Show HN [Again]: My Side Project, Thingist. - blhack
http://www.thingist.com/

======
rudasn
I didn't take any action on your site (quite busy at the moment) but I have a
few suggestions on your design.

\- Try not to use sans serif (Helvetica) and serif (Georgia) fonts at the same
time. Choose one and stick to it. If you are going for large font sizes serif
look nice. Otherwise use sans serif. Keep in mind though that sans serif fonts
are easier to read on a screen.

\- On a similar note, bold and underline on long paragraphs/blocks of text is
hard to read. Also #000 on #fff (or vise versa) is tiring for the eyes. Have
you experimented with shades of black/gray (#333, #666, #999, #ccc)?

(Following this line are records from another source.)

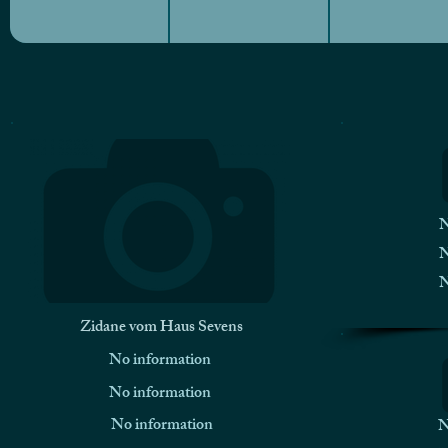
N
N
N
Zidane vom Haus Sevens
No information
No information
No information
N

\- Try to make better use of your space. The login box takes way too much
space.

\- Last but not least, I personally find the blue header at the top very
"strong". I would use a different shade of blue (google uses nices shades of
blue, perhaps you can steal a couple)

------
blhack
Hi, HN. About a month ago I showed you all my November launch project. A few
of you seemed interested in it, and I've added quite a bit since then, so I'm
showing you again :).

First, the point of the site is to share lists. Originally it was a place for
me to keep a Christmas list, but I quickly wanted to be able to add stuff like
"coffee" to lists like "things I love".

After that, the ability to share pictures of the things I was listing sounded
cool, so I added the ability to upload a photo along with whatever item you
were listing.

Then I noticed that one of my favorite lists (songs I love) was pretty much
all just links to youtube, so I added the code to automatically embed youtube
videos instead of just linking to them. The same now goes for soundcloud and
vimeo.

Something an HNer asked for last time was the ability to expand a list onto
one page...which I added (and it looks like this:
<http://thingist.com/t/pageview/1674/>)

The "notifications" have improved quite a bit since I showed you as well. If
somebody comments on one of your items, or comments on something you've
commented on, or "relists" one of your things, or mentions you in a post (by
prepending your username with a $, so $blhack, if this was HN), you'll get a
notifications about it.

As far as numbers go...the site growing has stagnated, and I would love it if
anybody could give me some advice on how to fix that... The people that do use
it use it quite a bit, I just wish there were more of them.

Anyway, maybe this post will get ignored, sorry if it's against guidelines to
submit a project twice. I've been having a _lot_ of fun building this so far
(the most fun for me was definitely working with soundcloud's API...something
that I had never done before).